Two days later, the Ukrainian Institute of Modern Art in Chicago hosted another Azov charity auction, co-sponsored by the Banderite-led Illinois Division of the Ukrainian Congress Committee of America. Its most influential member, Pavlo Bandriwsky, an OUN-B leader in Chicago (aka “the Strategist”), took pictures with the Azov veterans. This event featured a battle flag of the Azov Regiment that was apparently auctioned off with the promise that every surviving member will sign it after the war is won. The Consul Generals of Germany and Poland also spoke at the event.

Left to right at the Ukrainian Institute of Modern Art in Chicago: Wolfgang Mössinger, German Consul General; Paweł Zyzak, Polish Consul General; and Giorgi Kuparashvili

On Saturday, October 1, after returning to Washington, the full delegation, except for Kateryna Prokopenko, who left to be reunited with her husband in Turkey, made an appearance at Stanford University. Yulia Fedosyuk concluded her remarks, “Glory to the Azov Regiment.” At some point, Stanford professor Michael McFaul, the dangerously foolish former US Ambassador to Russia (2012–14), stopped by to offer words of support for Ukraine, if not the Azov Regiment itself.

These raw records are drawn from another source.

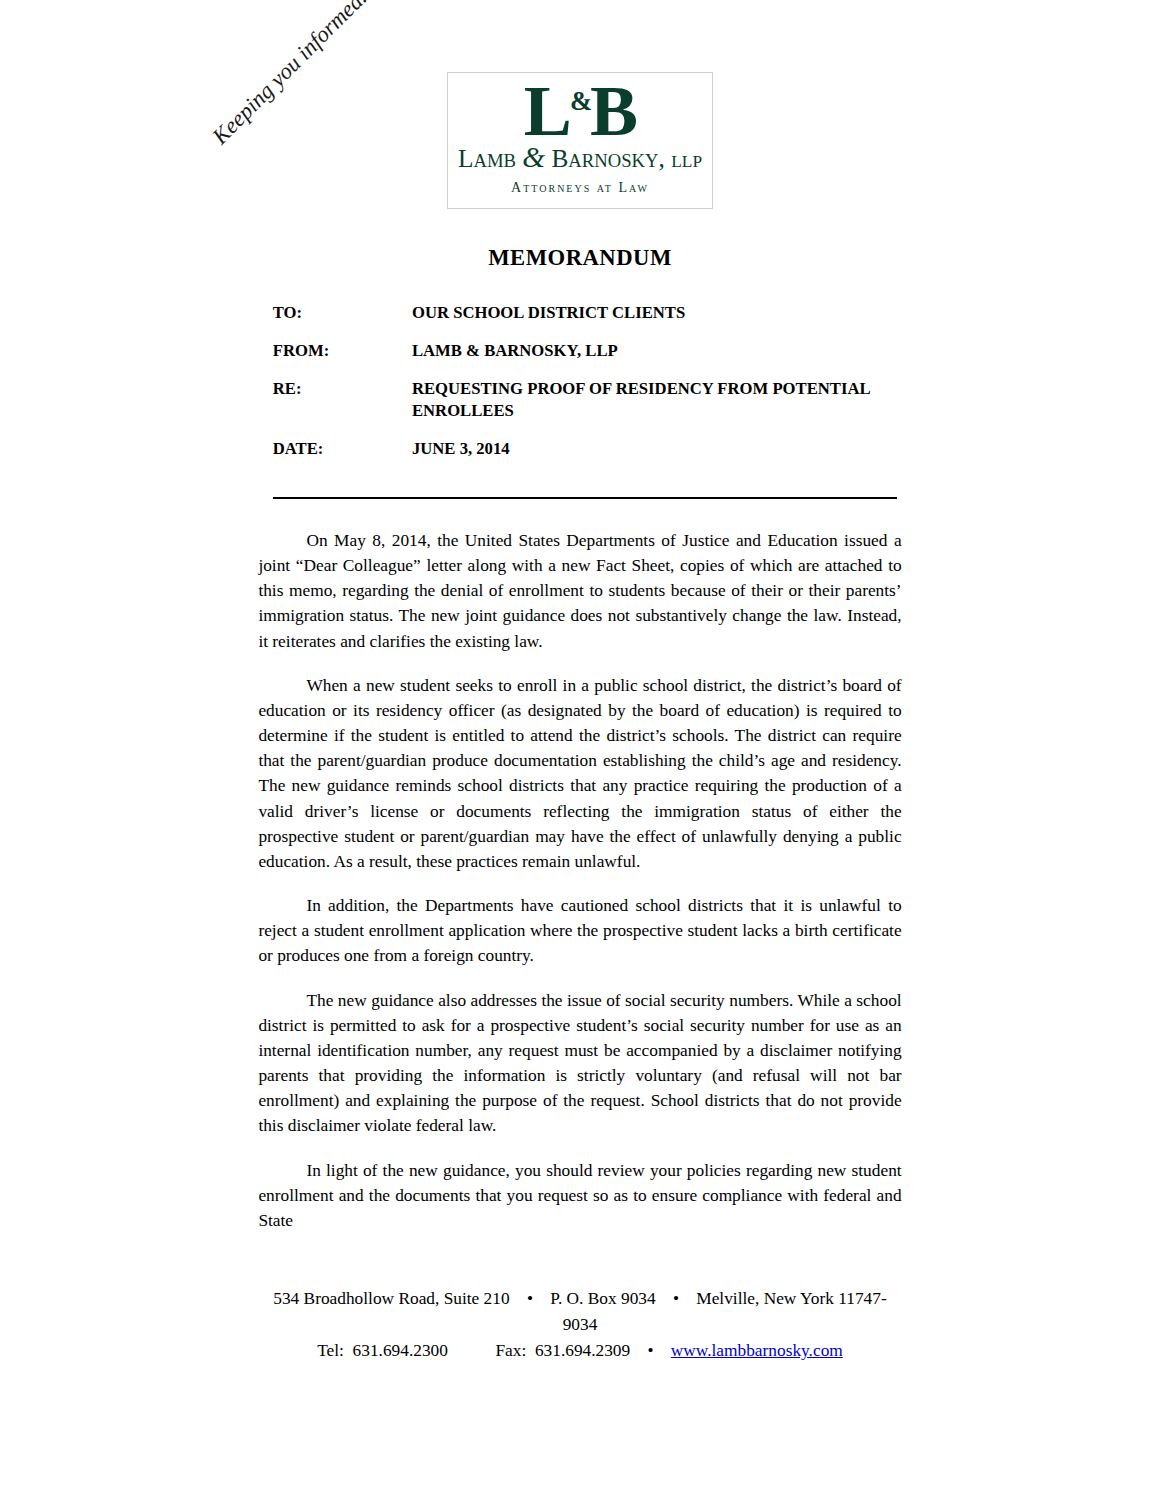Keeping you informed…
L&B
LAMB & BARNOSKY, LLP
Attorneys at Law
MEMORANDUM
| TO: | OUR SCHOOL DISTRICT CLIENTS |
| FROM: | LAMB & BARNOSKY, LLP |
| RE: | REQUESTING PROOF OF RESIDENCY FROM POTENTIAL ENROLLEES |
| DATE: | JUNE 3, 2014 |
On May 8, 2014, the United States Departments of Justice and Education issued a joint “Dear Colleague” letter along with a new Fact Sheet, copies of which are attached to this memo, regarding the denial of enrollment to students because of their or their parents’ immigration status. The new joint guidance does not substantively change the law. Instead, it reiterates and clarifies the existing law.
When a new student seeks to enroll in a public school district, the district’s board of education or its residency officer (as designated by the board of education) is required to determine if the student is entitled to attend the district’s schools. The district can require that the parent/guardian produce documentation establishing the child’s age and residency. The new guidance reminds school districts that any practice requiring the production of a valid driver’s license or documents reflecting the immigration status of either the prospective student or parent/guardian may have the effect of unlawfully denying a public education. As a result, these practices remain unlawful.
In addition, the Departments have cautioned school districts that it is unlawful to reject a student enrollment application where the prospective student lacks a birth certificate or produces one from a foreign country.
The new guidance also addresses the issue of social security numbers. While a school district is permitted to ask for a prospective student’s social security number for use as an internal identification number, any request must be accompanied by a disclaimer notifying parents that providing the information is strictly voluntary (and refusal will not bar enrollment) and explaining the purpose of the request. School districts that do not provide this disclaimer violate federal law.
In light of the new guidance, you should review your policies regarding new student enrollment and the documents that you request so as to ensure compliance with federal and State
534 Broadhollow Road, Suite 210•P. O. Box 9034•Melville, New York 11747-9034
Tel: 631.694.2300 Fax: 631.694.2309•www.lambbarnosky.com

Earlier this year, Stanford’s Center for International Security and Cooperation (CISAC) published a detailed report on the “Azov Movement… a far-right nationalist network.” Michael McFaul directs the Freeman Spogli Institute for International Studies, of which the CISAC is part. He apparently took no issue with the neo-Nazi symbol projected behind him.

This might not have been the Azov delegation’s last stop in the United States, but it would be rather fitting. Stanford University is in the Congressional district adjacent to Ro Khanna, whose restrictions on US support for the Azov Regiment should be lifted this year, according to one of the event’s speakers. But these days, even Khanna might not object.